━━━━━ TASK DATA

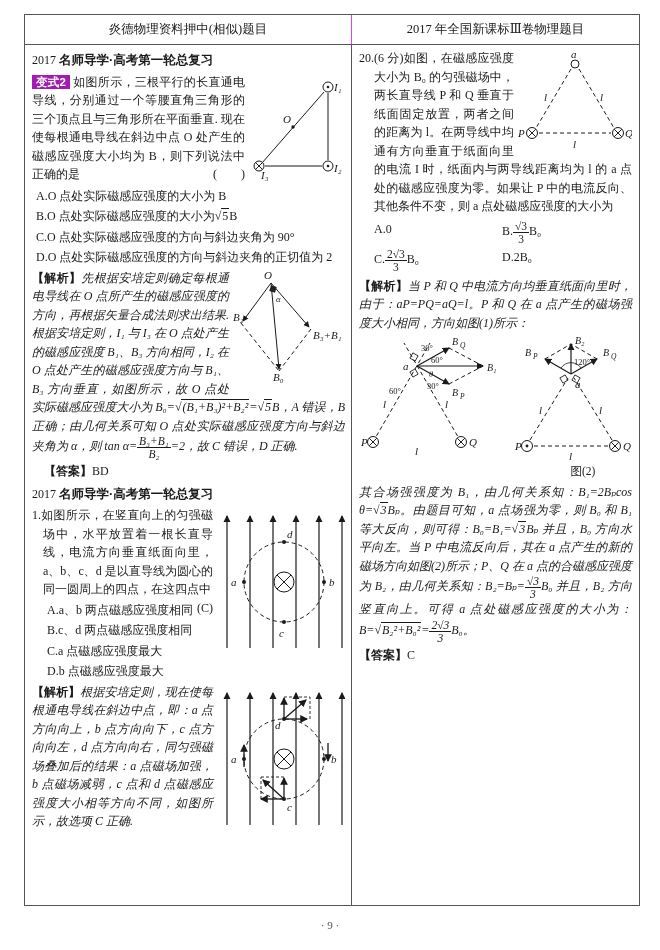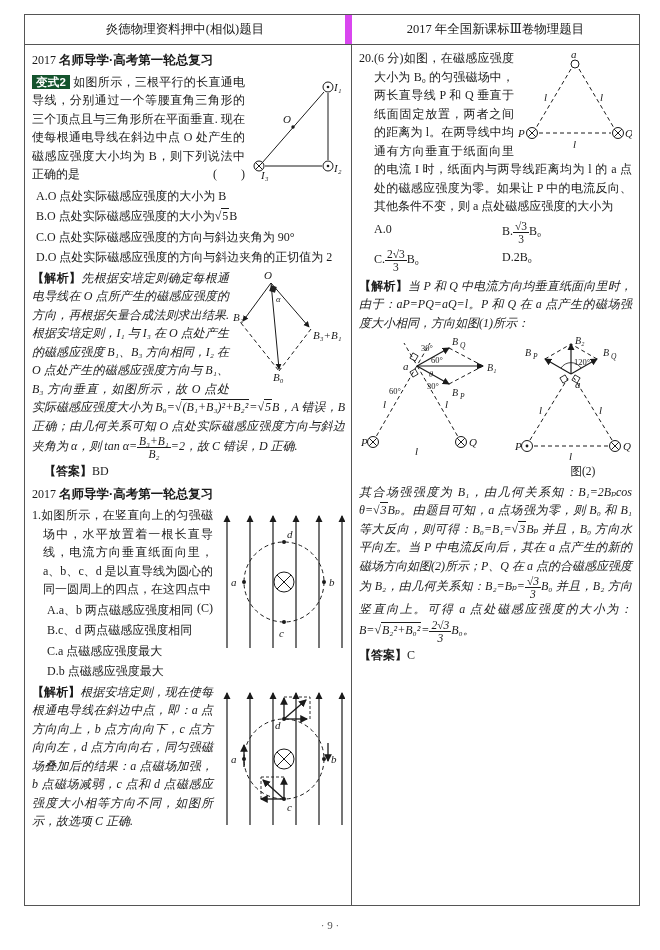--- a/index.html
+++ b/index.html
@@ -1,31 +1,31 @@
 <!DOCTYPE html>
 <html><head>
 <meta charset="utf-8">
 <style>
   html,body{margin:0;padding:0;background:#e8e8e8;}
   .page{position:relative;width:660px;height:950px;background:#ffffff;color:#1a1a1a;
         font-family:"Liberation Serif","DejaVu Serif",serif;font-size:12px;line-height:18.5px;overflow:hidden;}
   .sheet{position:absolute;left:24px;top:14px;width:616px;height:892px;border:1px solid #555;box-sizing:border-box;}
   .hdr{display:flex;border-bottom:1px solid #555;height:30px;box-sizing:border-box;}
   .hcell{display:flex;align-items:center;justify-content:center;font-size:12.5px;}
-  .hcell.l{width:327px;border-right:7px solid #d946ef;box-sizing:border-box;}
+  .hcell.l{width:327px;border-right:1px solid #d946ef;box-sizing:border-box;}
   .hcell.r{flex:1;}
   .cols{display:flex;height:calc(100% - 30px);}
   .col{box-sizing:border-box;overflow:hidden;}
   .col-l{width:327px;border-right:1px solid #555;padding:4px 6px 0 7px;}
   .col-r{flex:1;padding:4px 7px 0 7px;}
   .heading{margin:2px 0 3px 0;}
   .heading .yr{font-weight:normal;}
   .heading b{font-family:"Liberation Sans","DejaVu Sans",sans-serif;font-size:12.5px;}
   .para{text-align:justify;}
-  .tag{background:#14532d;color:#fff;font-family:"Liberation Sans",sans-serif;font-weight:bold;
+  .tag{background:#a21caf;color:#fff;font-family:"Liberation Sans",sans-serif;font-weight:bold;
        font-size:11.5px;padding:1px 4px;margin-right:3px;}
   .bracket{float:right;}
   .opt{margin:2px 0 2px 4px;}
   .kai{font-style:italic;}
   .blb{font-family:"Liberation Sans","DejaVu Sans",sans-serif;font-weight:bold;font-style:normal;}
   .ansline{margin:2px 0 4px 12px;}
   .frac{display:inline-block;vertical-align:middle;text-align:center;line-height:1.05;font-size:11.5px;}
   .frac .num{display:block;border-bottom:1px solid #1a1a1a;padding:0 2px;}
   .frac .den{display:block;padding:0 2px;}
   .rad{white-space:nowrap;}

━━━━━━━━━━
━━━━━ TASK DATA

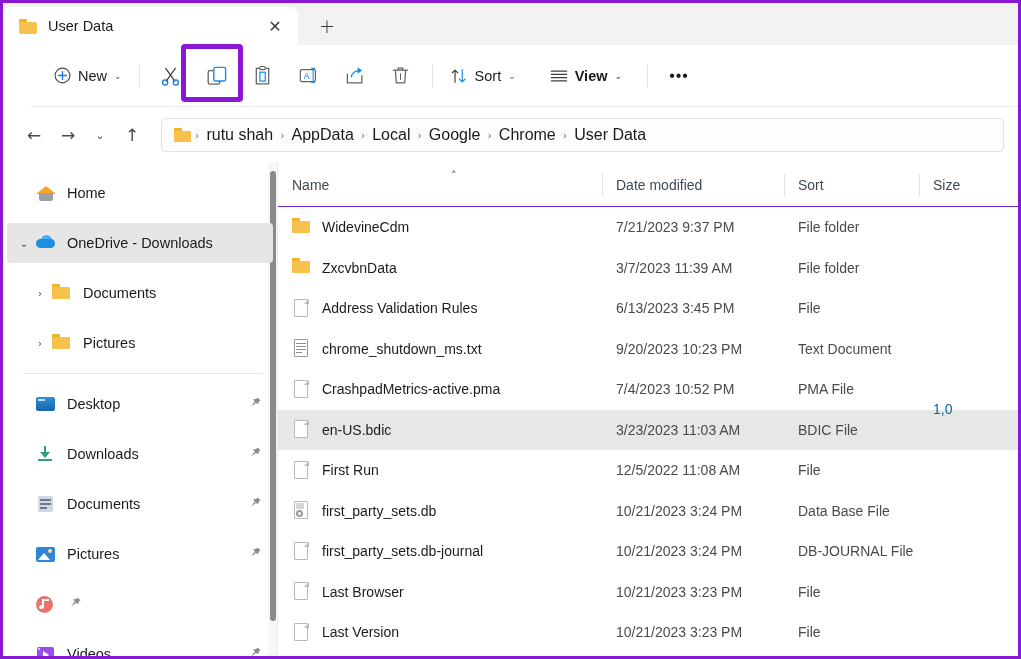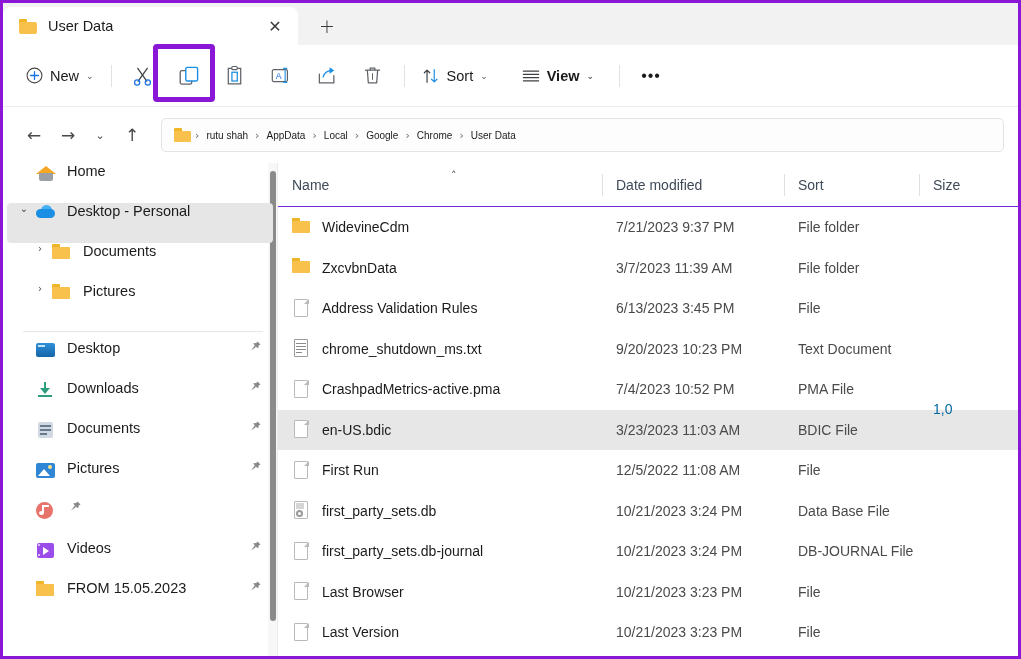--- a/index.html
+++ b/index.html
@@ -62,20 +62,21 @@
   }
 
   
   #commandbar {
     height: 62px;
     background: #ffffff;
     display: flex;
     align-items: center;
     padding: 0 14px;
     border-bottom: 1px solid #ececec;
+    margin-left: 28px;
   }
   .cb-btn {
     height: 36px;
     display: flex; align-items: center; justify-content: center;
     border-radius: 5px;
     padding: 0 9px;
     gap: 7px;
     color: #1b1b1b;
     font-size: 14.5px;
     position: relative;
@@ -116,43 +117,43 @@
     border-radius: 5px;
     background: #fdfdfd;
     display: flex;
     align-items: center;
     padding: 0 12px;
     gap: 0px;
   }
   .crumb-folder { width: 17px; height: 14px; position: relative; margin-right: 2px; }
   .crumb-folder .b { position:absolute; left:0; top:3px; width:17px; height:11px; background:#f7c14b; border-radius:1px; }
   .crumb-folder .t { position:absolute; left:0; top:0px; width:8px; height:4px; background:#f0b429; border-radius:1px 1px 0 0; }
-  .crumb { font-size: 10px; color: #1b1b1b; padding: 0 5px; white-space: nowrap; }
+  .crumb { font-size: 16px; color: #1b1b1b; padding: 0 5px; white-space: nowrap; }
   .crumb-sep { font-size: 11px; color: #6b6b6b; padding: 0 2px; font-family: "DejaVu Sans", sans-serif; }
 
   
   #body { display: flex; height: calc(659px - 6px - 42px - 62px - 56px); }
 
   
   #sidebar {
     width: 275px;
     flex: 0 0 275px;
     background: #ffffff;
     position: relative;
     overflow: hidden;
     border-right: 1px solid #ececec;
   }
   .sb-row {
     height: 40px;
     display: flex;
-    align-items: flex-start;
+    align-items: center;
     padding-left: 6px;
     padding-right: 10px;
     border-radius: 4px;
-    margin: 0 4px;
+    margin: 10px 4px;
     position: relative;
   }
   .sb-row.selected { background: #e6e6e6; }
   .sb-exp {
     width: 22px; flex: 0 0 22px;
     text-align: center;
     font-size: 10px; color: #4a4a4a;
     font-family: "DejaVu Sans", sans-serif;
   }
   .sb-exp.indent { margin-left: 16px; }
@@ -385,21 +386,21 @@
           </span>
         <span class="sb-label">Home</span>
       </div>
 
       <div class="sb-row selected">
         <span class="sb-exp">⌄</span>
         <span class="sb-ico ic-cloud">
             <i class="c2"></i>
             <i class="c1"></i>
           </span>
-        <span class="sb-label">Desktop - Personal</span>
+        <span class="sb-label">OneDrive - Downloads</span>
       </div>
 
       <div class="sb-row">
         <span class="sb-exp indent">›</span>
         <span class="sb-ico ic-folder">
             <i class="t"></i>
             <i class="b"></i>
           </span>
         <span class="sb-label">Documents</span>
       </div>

━━━━━━━━━━

◆ **TASK PROMPT**
Identify the lines above that contain the word "ececec", then copy them.

◆ **TASK RESPONSE**
     border-bottom: 1px solid #ececec;
     border-right: 1px solid #ececec;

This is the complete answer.